-- Exercise details --
Pull every line with "Family" from the material.

-- Exercise data --

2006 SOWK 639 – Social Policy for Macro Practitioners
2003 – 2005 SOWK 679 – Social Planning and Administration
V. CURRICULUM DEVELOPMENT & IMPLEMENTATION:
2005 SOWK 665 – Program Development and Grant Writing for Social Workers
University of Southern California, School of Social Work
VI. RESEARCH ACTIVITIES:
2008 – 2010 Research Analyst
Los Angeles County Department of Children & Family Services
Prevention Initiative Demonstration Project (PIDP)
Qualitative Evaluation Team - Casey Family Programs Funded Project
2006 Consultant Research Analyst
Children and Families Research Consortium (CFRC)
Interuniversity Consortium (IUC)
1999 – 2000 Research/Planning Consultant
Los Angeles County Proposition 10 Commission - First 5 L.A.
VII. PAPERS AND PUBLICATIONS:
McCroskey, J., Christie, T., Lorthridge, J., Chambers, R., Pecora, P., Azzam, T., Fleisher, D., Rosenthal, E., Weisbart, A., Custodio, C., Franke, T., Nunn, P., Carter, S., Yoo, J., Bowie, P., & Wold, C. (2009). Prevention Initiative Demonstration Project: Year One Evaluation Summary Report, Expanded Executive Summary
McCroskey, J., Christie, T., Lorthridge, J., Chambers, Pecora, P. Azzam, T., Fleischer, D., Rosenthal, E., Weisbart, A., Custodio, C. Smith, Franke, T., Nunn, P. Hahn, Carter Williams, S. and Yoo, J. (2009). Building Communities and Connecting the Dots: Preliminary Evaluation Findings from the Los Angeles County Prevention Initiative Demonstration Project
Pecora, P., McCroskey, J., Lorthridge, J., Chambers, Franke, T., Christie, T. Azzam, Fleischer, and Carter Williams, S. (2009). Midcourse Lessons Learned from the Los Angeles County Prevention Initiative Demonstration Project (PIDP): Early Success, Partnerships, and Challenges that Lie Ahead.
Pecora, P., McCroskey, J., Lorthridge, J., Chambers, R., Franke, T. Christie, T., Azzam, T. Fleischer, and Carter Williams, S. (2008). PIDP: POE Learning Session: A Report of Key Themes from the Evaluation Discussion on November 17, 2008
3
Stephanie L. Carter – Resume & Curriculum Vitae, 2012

-- Exercise response --
Los Angeles County Department of Children & Family Services
Qualitative Evaluation Team - Casey Family Programs Funded Project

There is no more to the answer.